There has been surprisingly little Arabic theatre in Scotland until now, but Ahmed El Attar feels that the Arab Arts Focus programme is likely to resonate with Edinburgh audiences thanks to the role Scotland itself has played in refugee narratives. Whilst not all the shows on the programme are about the experience of refugees, Ahmed hopes to encounter open-minded theatre-goers who will be receptive to cultural exchange and dialogue.
“I’ve learned in all of my trips [to Edinburgh] that actually Scotland is a refugee-hosting country. I mean, since the Second World War, or the First World War even, and it’s something I didn’t know”, El Attar says. “When it comes to the Syrian case I think [we] will find an audience that already have a background or already have a kind of relation to immigration. I’m interested in that, and the result of that.”
Scotland’s involvement in refugee resettlement – having accepted over a third of the UK’s intake of Syrian refugees by May 2016 – is another factor that makes this year’s Arab Arts Focus season particularly timely and relevant. Powerful explorations of the forces that unite us are needed more than ever as Scotland seeks to define its own responsibilities and values at a pivotal moment in the history of relations between East and West.

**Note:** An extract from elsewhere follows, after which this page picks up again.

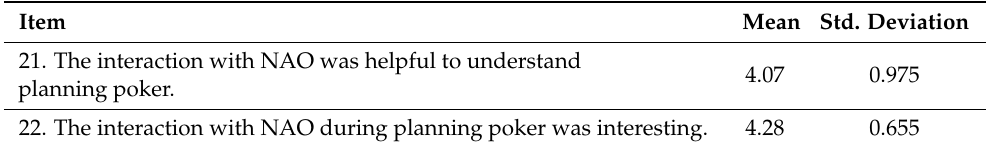
Table 4. Item statistics related to the quality of interaction with the robot NAO, n = 46. Rating on a five- point scale: “Strongly Agree” (5), “Agree” (4); “Neutral” (3); “Disagree” (2); ”Strongly Disagree” (1). Item Mean Std.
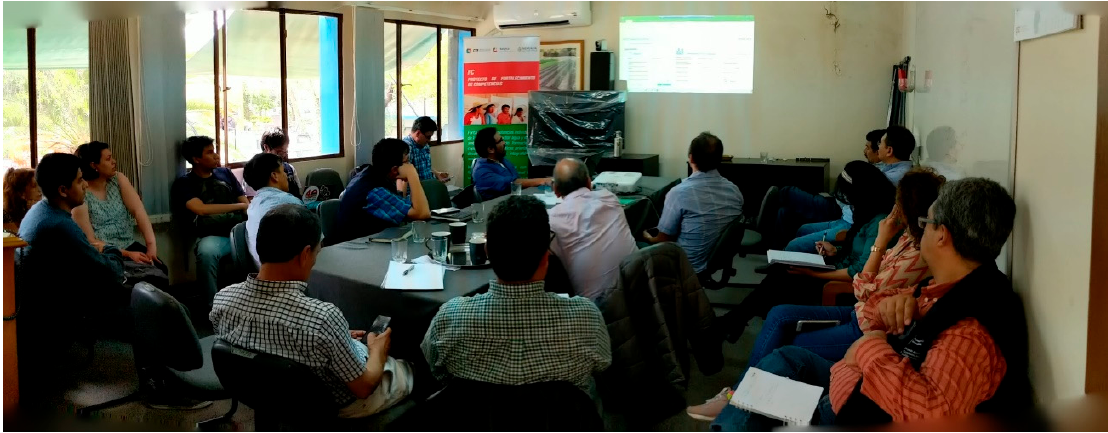
Figure 5. Photograph of the workshop for the evaluation of medium- (2025) and long-term (2040) intervention actions using the participatory decision-making model.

Arab Arts Focus offers a valuable opportunity to reframe the conversation surrounding the Arab world, and to convey the diversity and importance of its many narratives and identities. Audiences are guaranteed to encounter challenging and eye-opening new material, and an overall message of international solidarity and common purpose will reverberate through Summerhall this year thanks to this exciting programme. “That’s the whole point of doing something like this”, El Attar concludes. “It’s that people realise, after all, that there are a lot of similarities – we’re all looking basically for the same thing. We’re all in the pursuit of happiness, whatever that might be.”